__WHAT IS EXPECTED__. Scan the entries line by line and return those with "Iran".
*** Opening RECORDS SHOWN ***
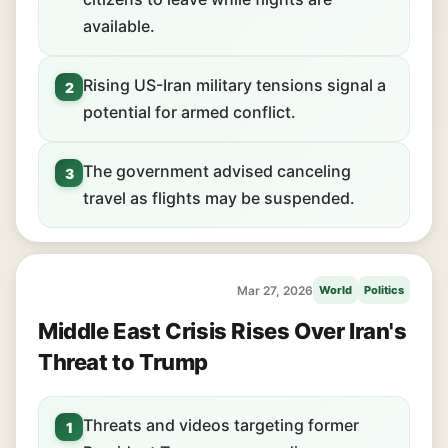
available.
Rising US-Iran military tensions signal a
2
potential for armed conflict.
The government advised canceling
3
travel as flights may be suspended.
Mar 27, 2026
World
Politics
Middle East Crisis Rises Over Iran's
Threat to Trump
Threats and videos targeting former
1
*** Closing RECORDS SHOWN ***
__WORKED SOLUTION__.
Rising US-Iran military tensions signal a
Middle East Crisis Rises Over Iran's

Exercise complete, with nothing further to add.